▶ [Task prompt] After finding the line with "Image type: full-field" in the data below, set down exactly each line through the one with "420 mm. Female patient.", inclusive, and stop there.

Stored data
========================================================================
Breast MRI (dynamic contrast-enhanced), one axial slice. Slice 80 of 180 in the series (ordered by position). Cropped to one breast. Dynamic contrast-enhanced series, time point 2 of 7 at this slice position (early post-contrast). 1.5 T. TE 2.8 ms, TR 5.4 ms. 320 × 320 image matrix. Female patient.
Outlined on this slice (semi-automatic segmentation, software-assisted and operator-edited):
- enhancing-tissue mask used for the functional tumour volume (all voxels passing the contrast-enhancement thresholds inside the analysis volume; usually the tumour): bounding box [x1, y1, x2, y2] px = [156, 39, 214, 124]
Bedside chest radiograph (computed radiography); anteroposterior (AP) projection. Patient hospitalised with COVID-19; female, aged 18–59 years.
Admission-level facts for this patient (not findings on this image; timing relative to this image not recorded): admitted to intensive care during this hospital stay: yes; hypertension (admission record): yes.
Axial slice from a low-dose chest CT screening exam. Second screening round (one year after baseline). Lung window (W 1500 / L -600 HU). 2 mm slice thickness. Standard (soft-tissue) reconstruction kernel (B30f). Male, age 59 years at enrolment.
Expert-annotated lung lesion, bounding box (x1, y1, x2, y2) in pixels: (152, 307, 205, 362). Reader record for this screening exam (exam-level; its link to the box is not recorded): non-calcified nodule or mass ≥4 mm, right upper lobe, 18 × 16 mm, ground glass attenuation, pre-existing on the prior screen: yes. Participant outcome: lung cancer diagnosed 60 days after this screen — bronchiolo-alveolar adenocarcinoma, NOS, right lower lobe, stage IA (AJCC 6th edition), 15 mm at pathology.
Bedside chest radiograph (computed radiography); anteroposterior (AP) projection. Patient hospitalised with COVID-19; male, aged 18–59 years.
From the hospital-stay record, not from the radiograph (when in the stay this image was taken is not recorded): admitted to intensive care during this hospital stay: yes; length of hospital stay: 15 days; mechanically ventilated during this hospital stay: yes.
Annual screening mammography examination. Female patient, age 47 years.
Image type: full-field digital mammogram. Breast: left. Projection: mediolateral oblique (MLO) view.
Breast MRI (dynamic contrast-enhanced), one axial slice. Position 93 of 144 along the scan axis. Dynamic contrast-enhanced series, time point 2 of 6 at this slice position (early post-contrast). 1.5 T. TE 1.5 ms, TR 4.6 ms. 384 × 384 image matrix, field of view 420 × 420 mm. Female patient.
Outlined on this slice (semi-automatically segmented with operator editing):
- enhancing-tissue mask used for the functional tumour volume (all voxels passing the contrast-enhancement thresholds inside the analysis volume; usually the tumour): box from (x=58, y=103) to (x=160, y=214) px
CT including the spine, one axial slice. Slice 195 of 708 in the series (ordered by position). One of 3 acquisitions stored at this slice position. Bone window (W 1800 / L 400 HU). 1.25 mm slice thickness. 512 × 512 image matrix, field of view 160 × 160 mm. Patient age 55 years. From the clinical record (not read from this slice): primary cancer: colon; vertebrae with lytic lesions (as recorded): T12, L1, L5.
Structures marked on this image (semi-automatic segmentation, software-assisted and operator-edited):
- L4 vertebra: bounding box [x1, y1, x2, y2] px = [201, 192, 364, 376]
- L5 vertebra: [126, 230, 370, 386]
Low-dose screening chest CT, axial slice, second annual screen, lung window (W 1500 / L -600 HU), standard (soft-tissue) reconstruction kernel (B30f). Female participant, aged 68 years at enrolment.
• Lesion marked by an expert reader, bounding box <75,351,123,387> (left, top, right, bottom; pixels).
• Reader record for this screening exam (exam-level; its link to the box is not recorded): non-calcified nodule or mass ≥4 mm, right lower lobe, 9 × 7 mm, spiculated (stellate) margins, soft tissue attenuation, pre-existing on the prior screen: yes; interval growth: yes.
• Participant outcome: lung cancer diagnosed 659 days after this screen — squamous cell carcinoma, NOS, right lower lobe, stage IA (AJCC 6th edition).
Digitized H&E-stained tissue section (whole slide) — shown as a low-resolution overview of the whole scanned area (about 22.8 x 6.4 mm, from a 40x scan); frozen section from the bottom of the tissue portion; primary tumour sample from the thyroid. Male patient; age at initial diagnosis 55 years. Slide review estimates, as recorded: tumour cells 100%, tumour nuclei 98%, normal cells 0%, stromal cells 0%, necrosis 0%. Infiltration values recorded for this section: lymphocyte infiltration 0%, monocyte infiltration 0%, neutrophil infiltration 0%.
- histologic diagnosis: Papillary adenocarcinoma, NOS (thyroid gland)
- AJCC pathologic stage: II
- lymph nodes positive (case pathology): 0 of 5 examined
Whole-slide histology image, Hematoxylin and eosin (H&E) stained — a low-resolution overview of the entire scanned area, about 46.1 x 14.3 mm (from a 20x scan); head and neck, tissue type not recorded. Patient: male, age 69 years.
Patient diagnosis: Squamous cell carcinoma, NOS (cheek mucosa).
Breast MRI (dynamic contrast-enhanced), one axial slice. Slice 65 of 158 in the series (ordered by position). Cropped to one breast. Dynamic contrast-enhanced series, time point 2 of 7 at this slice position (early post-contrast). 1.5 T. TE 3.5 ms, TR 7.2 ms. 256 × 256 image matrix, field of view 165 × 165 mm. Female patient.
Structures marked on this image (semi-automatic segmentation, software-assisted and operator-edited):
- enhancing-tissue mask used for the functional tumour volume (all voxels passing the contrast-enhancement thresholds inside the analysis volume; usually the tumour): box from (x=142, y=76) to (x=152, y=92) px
========================================================================
▶ [Result of this exercise]
Image type: full-field digital mammogram. Breast: left. Projection: mediolateral oblique (MLO) view.
Breast MRI (dynamic contrast-enhanced), one axial slice. Position 93 of 144 along the scan axis. Dynamic contrast-enhanced series, time point 2 of 6 at this slice position (early post-contrast). 1.5 T. TE 1.5 ms, TR 4.6 ms. 384 × 384 image matrix, field of view 420 × 420 mm. Female patient.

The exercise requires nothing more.